RECORD EXTRACTS >>
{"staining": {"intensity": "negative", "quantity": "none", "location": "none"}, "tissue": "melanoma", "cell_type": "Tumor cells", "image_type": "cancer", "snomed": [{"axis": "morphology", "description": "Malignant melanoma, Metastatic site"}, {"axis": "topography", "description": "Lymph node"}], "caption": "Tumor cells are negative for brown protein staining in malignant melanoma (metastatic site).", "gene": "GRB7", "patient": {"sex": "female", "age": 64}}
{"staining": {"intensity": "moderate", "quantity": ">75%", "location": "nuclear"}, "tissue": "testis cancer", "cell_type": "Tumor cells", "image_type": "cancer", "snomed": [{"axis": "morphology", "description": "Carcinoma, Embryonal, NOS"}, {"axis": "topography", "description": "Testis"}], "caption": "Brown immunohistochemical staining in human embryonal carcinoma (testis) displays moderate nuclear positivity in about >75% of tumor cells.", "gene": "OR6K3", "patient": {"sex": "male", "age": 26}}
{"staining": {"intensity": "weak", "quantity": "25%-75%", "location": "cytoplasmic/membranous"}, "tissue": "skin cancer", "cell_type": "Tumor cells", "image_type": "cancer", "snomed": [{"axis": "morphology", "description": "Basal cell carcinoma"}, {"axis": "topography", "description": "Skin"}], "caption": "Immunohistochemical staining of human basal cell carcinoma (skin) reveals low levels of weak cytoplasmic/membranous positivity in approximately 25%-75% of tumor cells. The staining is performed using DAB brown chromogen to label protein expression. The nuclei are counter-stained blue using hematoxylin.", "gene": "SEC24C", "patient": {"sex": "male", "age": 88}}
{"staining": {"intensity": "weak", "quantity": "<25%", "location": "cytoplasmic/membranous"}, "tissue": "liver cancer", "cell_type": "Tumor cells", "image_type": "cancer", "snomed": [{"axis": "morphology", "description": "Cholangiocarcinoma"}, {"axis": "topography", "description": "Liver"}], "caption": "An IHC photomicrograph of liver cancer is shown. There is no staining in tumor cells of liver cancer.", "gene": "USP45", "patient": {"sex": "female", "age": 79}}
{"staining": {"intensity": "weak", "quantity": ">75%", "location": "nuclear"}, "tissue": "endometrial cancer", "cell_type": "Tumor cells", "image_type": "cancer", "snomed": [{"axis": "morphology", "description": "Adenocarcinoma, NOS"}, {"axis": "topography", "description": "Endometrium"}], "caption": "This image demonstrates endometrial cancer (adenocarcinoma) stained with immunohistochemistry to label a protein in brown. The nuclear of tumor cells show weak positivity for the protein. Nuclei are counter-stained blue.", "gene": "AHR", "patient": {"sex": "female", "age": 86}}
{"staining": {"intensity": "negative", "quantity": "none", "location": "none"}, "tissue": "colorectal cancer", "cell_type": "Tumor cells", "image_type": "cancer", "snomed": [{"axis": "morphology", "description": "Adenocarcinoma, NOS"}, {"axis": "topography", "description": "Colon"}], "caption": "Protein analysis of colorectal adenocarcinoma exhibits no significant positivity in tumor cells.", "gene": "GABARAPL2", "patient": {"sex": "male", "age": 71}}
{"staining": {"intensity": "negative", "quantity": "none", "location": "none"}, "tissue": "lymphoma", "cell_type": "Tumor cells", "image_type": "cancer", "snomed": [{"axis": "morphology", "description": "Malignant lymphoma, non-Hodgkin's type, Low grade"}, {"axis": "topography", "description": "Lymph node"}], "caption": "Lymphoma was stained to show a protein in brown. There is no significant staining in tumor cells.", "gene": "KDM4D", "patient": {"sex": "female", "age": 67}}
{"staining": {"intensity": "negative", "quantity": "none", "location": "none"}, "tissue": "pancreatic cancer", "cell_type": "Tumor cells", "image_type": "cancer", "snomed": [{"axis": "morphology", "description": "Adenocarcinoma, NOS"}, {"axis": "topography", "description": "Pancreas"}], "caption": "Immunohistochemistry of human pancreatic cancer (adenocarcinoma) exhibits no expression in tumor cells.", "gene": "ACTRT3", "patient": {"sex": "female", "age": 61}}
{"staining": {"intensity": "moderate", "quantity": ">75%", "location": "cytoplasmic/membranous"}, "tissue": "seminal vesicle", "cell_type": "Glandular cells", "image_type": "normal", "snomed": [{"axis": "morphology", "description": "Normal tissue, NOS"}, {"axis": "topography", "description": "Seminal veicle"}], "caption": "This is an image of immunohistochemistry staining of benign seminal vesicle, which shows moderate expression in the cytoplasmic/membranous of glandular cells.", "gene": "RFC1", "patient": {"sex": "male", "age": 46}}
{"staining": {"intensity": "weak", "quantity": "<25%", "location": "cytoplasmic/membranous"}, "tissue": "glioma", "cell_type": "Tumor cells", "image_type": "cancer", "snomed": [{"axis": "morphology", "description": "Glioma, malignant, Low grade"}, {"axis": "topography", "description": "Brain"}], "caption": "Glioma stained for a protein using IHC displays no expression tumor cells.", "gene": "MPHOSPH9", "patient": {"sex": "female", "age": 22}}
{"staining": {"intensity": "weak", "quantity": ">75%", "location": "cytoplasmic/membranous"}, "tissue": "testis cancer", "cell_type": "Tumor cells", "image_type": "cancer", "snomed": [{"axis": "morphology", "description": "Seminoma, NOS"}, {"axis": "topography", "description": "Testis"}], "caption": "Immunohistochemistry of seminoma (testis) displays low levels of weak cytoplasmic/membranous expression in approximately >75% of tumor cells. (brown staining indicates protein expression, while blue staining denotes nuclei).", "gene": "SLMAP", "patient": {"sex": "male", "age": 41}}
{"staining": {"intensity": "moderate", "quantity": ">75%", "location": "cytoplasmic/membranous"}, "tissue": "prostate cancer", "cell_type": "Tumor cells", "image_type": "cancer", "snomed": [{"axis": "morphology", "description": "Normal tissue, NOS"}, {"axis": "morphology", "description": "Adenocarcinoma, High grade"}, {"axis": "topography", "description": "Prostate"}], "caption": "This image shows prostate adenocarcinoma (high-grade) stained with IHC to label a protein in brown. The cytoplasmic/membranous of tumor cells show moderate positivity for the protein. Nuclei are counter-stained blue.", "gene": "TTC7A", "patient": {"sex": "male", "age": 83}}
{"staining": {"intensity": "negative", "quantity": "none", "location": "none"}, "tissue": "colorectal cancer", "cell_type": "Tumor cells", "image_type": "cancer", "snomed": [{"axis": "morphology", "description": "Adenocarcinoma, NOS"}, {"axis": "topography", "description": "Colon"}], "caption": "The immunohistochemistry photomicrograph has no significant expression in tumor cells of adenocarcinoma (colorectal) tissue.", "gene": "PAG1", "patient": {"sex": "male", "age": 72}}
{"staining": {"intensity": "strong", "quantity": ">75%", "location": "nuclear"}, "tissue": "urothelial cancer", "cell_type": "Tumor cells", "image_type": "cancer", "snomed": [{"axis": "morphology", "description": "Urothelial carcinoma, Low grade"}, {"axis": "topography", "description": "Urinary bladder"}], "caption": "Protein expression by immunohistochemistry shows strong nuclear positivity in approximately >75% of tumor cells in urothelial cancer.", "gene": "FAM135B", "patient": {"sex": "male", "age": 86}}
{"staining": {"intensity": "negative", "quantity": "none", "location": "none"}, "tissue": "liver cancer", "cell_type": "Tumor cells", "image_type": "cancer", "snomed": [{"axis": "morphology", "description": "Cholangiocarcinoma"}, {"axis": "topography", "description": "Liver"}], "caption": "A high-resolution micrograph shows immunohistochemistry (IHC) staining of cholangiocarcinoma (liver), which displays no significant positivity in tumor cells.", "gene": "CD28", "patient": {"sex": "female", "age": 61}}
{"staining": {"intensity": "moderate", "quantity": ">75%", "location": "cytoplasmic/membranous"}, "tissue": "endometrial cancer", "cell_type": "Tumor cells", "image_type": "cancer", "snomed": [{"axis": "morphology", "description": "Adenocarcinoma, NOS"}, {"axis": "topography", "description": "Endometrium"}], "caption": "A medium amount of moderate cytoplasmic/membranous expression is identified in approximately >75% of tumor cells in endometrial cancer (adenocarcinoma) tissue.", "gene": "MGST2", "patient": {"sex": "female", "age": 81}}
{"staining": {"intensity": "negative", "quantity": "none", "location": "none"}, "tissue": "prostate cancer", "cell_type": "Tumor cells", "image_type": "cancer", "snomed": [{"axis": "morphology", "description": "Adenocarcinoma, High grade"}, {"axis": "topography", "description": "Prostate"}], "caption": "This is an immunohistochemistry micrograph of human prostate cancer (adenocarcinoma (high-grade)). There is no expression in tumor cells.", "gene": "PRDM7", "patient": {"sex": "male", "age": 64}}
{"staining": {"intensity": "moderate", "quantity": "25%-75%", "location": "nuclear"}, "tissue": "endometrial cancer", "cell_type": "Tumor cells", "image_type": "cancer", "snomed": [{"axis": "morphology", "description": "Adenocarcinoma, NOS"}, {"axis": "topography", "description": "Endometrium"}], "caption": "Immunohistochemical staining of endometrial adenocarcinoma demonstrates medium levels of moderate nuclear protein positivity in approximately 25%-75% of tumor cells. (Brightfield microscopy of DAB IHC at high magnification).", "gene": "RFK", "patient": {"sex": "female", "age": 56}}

TASK DESCRIPTION >> Scan the data above, find each line with "exhibits", and copy it.

WRITTEN ANSWER >>
{"staining": {"intensity": "negative", "quantity": "none", "location": "none"}, "tissue": "colorectal cancer", "cell_type": "Tumor cells", "image_type": "cancer", "snomed": [{"axis": "morphology", "description": "Adenocarcinoma, NOS"}, {"axis": "topography", "description": "Colon"}], "caption": "Protein analysis of colorectal adenocarcinoma exhibits no significant positivity in tumor cells.", "gene": "GABARAPL2", "patient": {"sex": "male", "age": 71}}
{"staining": {"intensity": "negative", "quantity": "none", "location": "none"}, "tissue": "pancreatic cancer", "cell_type": "Tumor cells", "image_type": "cancer", "snomed": [{"axis": "morphology", "description": "Adenocarcinoma, NOS"}, {"axis": "topography", "description": "Pancreas"}], "caption": "Immunohistochemistry of human pancreatic cancer (adenocarcinoma) exhibits no expression in tumor cells.", "gene": "ACTRT3", "patient": {"sex": "female", "age": 61}}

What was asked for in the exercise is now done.